UCC has created a video funded by the Irish Research Council’s COALESCE scheme outlining how it is working alongside the local community living in the vicinity of Clara Bog to protect and promote the environmental and cultural values of peatlands for future generations.
Irish peatlands also preserve a unique archaeological record, such as bog bodies and hundreds of prehistoric trackways, many of which have been lost through peat extraction, Dr Gearey said.
To coincide with WWD, Minister of State with Responsibility for Land use and Biodiversity Pippa Hackett, visited the Ballinacarrig Farm owned by Joe Roche of Ballymoney, Co Wexford. Mr Roche, a dairy farmer, is taking part in an enhancing biodiversity project in the Ballymoney Stream Catchment (known as Ballymoney EIP), which is funded by the Department of Agriculture, Food and the Marine.
Almost 90 per cent of the world’s wetlands have been degraded since the 1700s, and we are losing wetlands three times faster than forests, noted Ms Hackett. “Yet, wetlands are critically important ecosystems that contribute to biodiversity, climate mitigation and adaptation, freshwater availability, local communities and economies and more.”
WWD was important in raising national awareness about wetlands “so we can encourage actions to reverse the loss of our wetlands, and to conserve and restore them”, she said.

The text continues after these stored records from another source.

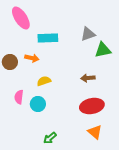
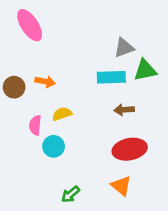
cyan rectangle: (48, 38) -> (111, 77), moved
pink semicircle: (19, 97) -> (35, 125), moved
orange triangle: (95, 132) -> (121, 186), moved

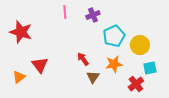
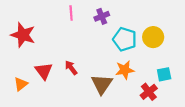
cyan pentagon: (114, 36) -> (125, 39), turned -30
yellow circle: (140, 45) -> (153, 37), moved
red arrow: (83, 59) -> (71, 68), moved
brown triangle: (93, 77) -> (102, 84), size x1.5

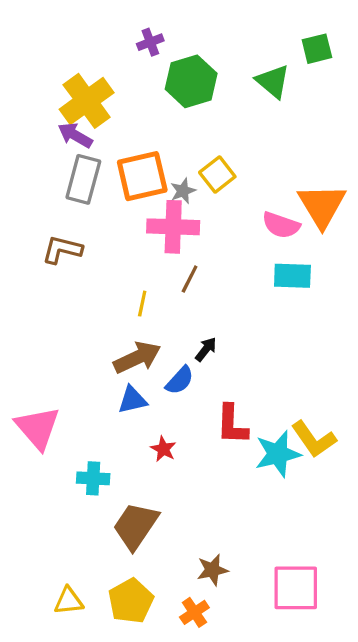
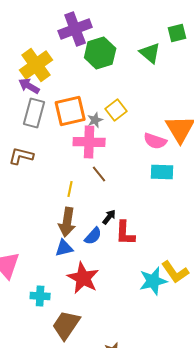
purple cross: (150, 42) -> (75, 29), size x2.0
brown line: (190, 279) -> (99, 174), turned -66
brown arrow: (137, 357) -> (67, 222), turned 124
red L-shape: (232, 424) -> (125, 233), moved
red star: (163, 449) -> (83, 278), size x2.0

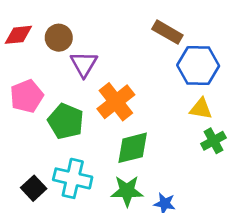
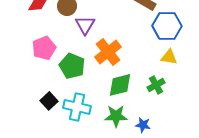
green cross: (213, 141) -> (156, 85), moved
black square: (34, 188) -> (49, 101), moved

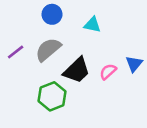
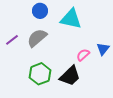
cyan triangle: (92, 25) -> (71, 19), size x1.6
black trapezoid: (77, 70) -> (70, 76), moved

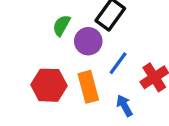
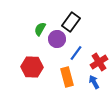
orange rectangle: (88, 87) -> (67, 77), moved
blue arrow: (124, 106) -> (94, 82), moved

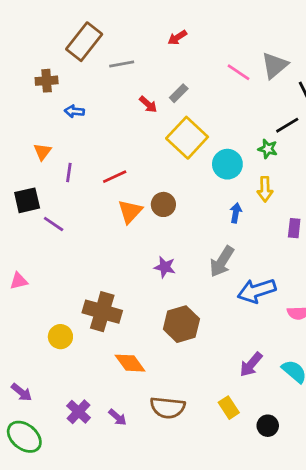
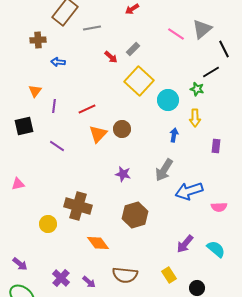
purple line: (54, 224) -> (57, 146), moved

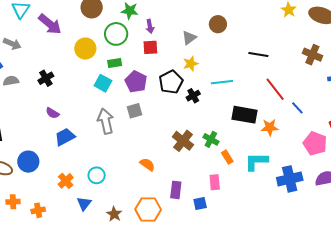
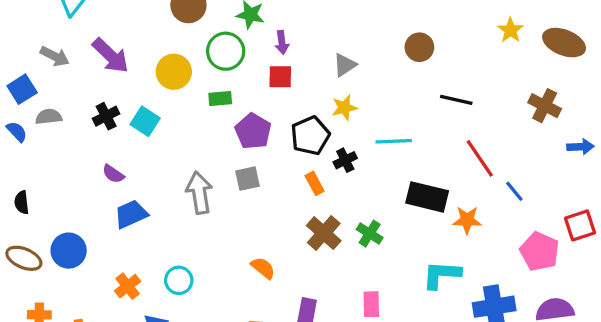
purple arrow: (50, 24) -> (111, 56), moved
brown circle: (218, 24) -> (419, 47), moved
cyan square: (103, 83) -> (145, 121), moved
orange rectangle: (227, 157) -> (315, 183), moved

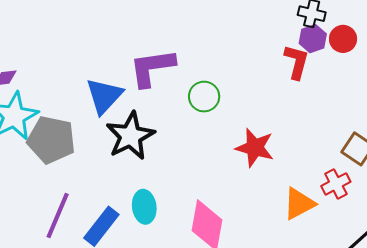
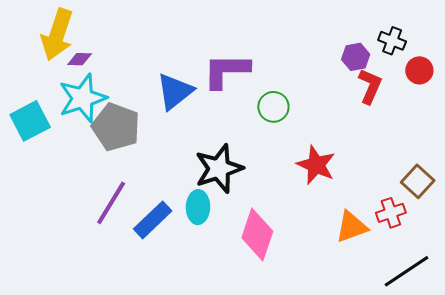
purple hexagon: (313, 39) -> (356, 57), moved
black star: (130, 136) -> (219, 169), moved

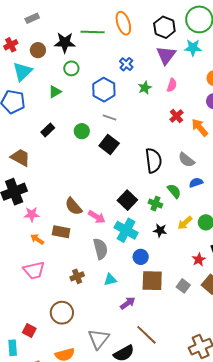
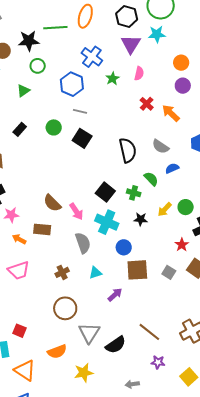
orange ellipse: (123, 23) -> (85, 16), turned 40
blue cross: (126, 64) -> (92, 57), size x1.5
pink arrow: (97, 217) -> (76, 211), turned 30
brown circle: (62, 313) -> (65, 308), moved
brown line: (146, 335) -> (149, 332), moved

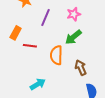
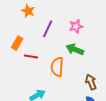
green arrow: (73, 37) -> (75, 49), turned 60
brown arrow: (81, 68) -> (91, 82), moved

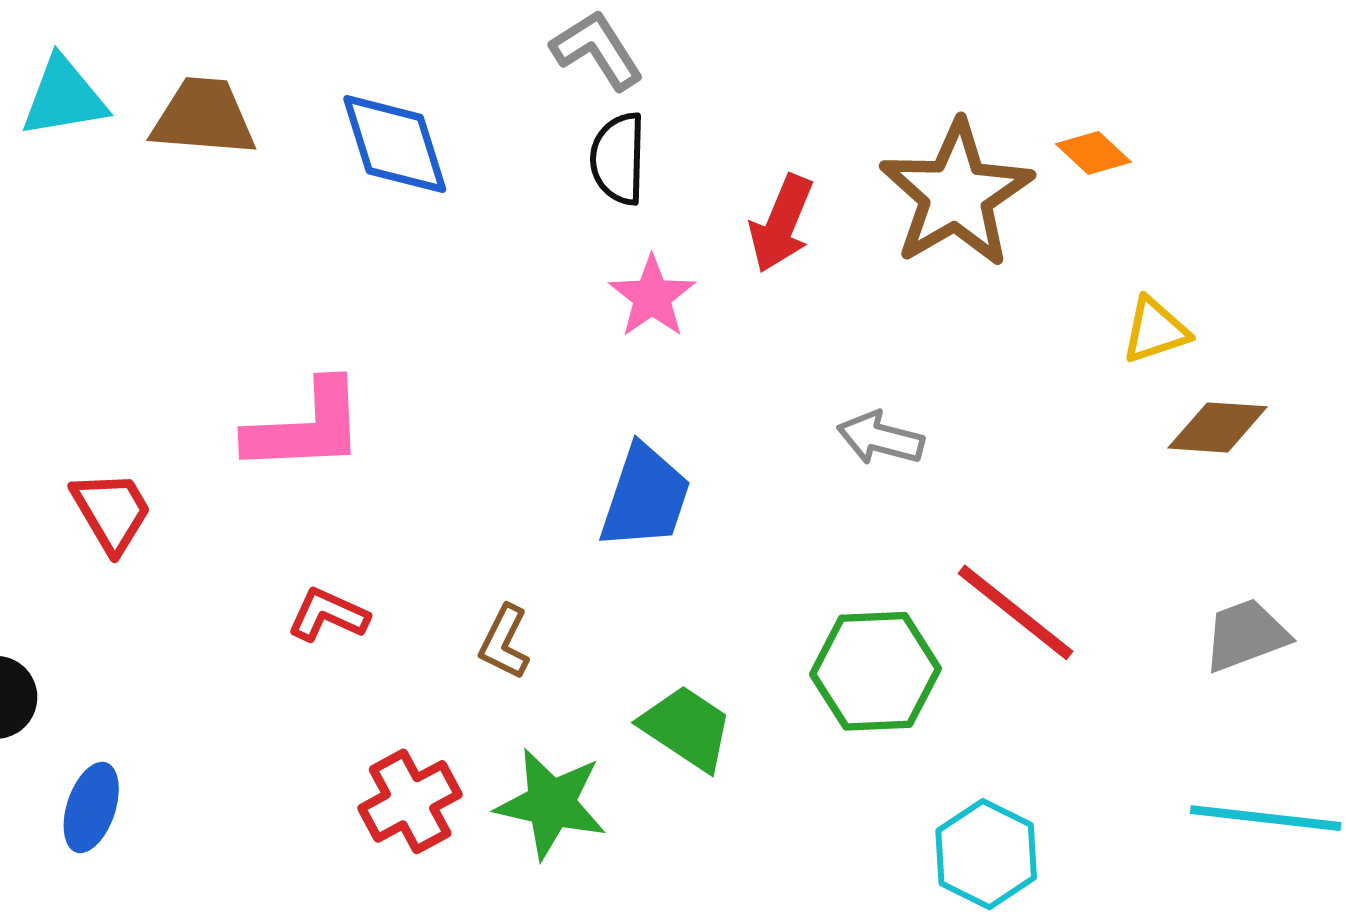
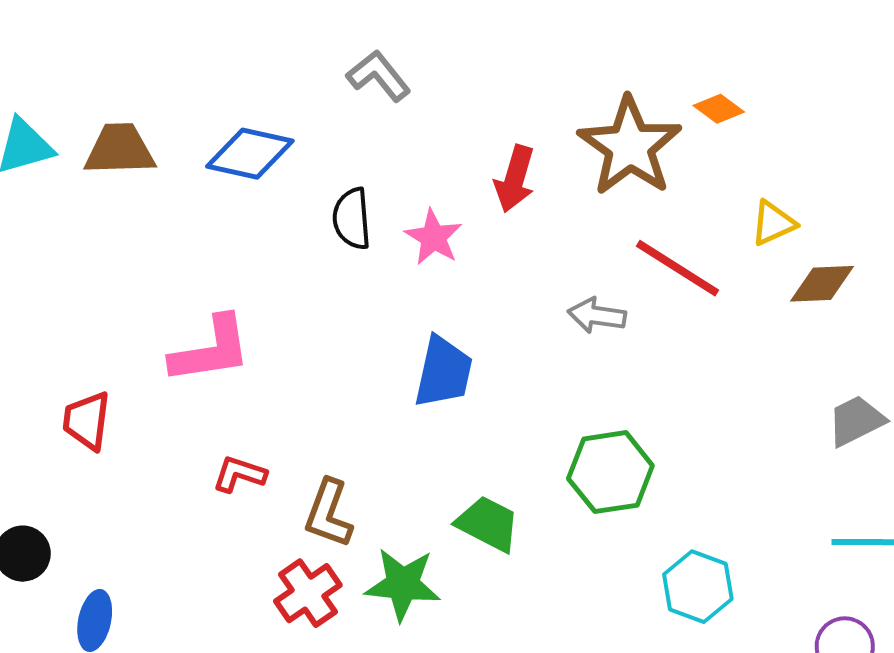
blue diamond: (395, 144) -> (250, 154), turned -54
black semicircle: (618, 159) -> (352, 219), moved
red trapezoid: (111, 512) -> (87, 421), turned -136
red line: (1015, 612) -> (677, 268), moved
brown L-shape: (504, 642) -> (329, 513), moved, size x1.4

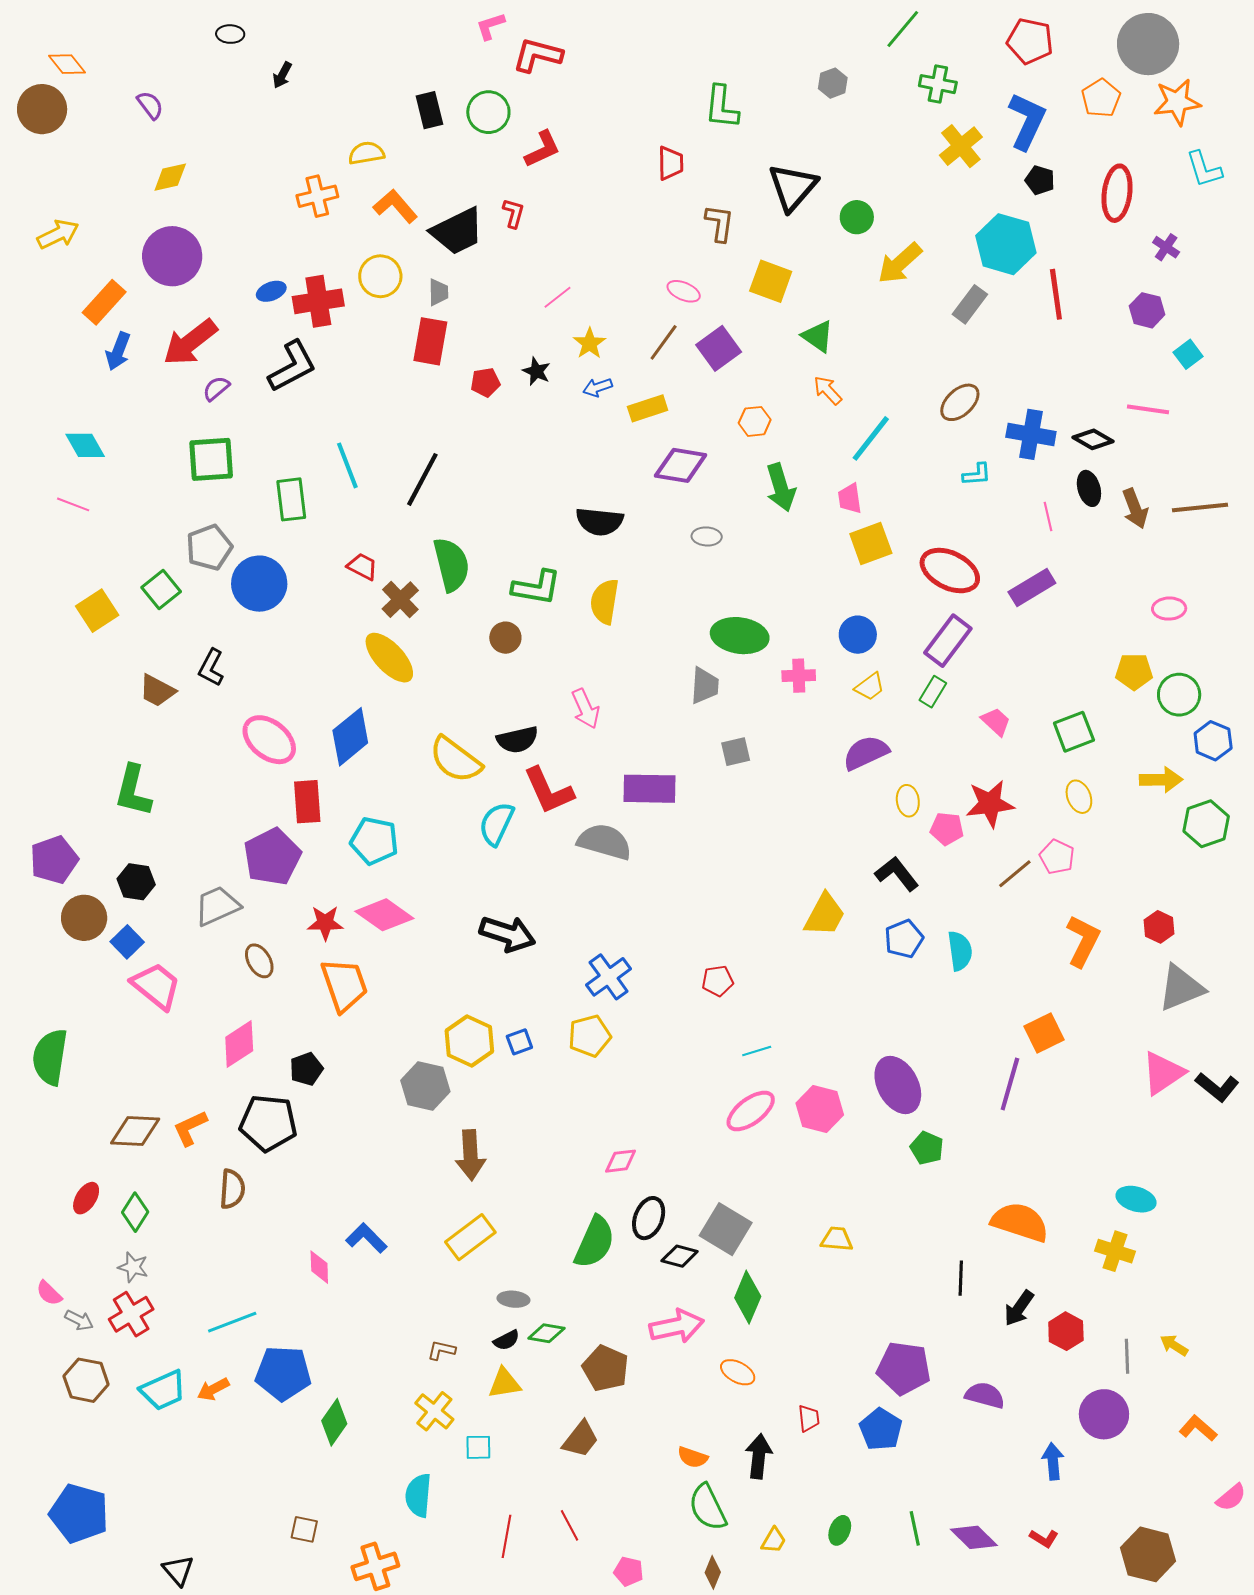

Mr Roche has constructed a pond to slow the flow of water entering a stream on his land. He also restored a previously drained wetland area, which the stream flows through and converted ryegrass to multispecies sward, as well as managing stock access to a highly-valuable wet woodland. The combination of measures, all carried out in one year, have significantly slowed the flow of water and boosted biodiversity.
As the stream leaves his farm it is at “good ecological status”. Further measures were taken on other partner lands before the stream enters Ballymoney beach.
“This demonstrates that it is possible to achieve improvements in water quality, contribute to carbon storage and enhance biodiversity at the same time supporting a productive dairy enterprise,” Ms Hackett said.
The Ballymoney EIP was a great example of “a local community, both farmers and non-farmers, working together to benefit the environment”, she said.
WWD is celebrated each year on February 2nd, the anniversary of the Convention on Wetlands, which was adopted as an international treaty in 1971.